> **Problem requirements**: Work out how many lines in the entries contain the string "nose", and give nothing but that number.

> **Material supplied**:
# # # #

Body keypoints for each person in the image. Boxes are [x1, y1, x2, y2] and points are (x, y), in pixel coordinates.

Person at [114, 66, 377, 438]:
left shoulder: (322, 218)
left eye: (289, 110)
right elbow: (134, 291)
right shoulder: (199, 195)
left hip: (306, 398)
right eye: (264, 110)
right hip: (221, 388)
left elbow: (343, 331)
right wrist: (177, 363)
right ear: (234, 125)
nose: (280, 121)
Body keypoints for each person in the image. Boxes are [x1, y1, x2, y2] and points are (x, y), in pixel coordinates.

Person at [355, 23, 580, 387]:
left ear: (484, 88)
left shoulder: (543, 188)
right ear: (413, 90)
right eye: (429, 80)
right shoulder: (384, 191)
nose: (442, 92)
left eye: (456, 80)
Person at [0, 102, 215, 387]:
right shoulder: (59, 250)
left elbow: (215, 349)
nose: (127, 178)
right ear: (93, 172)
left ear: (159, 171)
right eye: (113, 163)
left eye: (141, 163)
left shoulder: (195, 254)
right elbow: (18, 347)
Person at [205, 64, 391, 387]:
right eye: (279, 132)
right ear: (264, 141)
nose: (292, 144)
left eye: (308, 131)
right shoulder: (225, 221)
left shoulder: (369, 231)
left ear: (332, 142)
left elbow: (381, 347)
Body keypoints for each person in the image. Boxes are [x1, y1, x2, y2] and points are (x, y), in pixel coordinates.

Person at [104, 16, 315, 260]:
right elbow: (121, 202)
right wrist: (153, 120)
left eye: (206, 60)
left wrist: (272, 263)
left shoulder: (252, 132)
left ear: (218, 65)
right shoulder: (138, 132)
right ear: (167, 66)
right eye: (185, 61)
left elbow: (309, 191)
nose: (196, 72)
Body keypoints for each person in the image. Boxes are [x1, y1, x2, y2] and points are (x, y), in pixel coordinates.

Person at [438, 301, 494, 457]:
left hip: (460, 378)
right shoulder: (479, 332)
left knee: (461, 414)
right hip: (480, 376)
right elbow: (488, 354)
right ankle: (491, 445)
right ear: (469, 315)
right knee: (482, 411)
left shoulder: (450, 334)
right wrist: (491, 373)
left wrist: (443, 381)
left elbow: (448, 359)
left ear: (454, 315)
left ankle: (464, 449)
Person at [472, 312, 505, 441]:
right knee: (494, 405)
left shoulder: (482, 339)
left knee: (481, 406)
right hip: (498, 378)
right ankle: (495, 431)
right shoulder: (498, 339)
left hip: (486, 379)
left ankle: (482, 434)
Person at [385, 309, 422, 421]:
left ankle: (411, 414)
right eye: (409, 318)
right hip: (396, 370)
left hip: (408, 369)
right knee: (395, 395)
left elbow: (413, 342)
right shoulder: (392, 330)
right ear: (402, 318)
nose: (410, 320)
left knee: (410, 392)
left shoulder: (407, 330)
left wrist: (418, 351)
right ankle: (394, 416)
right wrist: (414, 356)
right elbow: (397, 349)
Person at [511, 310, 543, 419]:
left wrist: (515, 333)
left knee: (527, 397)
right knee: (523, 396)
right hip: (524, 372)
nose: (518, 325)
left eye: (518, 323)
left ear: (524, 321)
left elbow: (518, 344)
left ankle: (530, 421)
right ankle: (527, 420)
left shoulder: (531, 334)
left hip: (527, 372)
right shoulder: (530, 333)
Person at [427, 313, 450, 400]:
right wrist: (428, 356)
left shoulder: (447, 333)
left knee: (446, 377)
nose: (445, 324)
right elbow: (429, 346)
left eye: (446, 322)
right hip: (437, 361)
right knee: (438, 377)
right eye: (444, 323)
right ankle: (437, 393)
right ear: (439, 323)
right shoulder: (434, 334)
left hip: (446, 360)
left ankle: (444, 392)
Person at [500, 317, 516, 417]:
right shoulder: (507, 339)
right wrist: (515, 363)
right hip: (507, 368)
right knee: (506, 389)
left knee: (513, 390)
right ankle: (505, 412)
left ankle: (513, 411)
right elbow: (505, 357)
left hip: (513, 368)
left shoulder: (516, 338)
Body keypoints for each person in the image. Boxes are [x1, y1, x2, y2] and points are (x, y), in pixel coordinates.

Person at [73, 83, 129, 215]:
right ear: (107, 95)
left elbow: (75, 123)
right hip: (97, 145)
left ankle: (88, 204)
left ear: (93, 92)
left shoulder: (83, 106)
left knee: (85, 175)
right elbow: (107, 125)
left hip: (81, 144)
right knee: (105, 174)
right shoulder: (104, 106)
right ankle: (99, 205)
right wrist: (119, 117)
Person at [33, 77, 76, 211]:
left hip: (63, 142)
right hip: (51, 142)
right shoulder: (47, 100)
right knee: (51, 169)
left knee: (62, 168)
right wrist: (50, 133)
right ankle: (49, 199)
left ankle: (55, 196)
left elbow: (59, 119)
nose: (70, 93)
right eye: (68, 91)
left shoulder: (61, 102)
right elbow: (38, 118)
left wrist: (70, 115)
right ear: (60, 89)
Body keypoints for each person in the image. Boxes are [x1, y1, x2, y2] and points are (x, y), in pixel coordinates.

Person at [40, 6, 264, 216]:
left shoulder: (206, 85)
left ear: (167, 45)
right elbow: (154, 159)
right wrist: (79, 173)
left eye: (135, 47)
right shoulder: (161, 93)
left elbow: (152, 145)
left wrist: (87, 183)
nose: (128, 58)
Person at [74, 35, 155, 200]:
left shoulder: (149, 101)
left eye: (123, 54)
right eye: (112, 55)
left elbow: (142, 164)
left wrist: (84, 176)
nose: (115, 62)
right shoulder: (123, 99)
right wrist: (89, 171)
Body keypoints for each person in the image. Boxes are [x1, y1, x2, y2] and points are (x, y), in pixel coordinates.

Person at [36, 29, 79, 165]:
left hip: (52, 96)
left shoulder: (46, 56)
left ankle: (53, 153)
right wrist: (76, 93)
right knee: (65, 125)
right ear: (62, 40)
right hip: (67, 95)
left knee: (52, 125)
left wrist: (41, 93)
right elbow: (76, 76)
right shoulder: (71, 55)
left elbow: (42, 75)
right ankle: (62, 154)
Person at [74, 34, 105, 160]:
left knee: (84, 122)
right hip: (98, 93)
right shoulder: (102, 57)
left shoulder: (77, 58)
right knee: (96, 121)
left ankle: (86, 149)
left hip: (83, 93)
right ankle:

# # # #

> **Answer box**: 11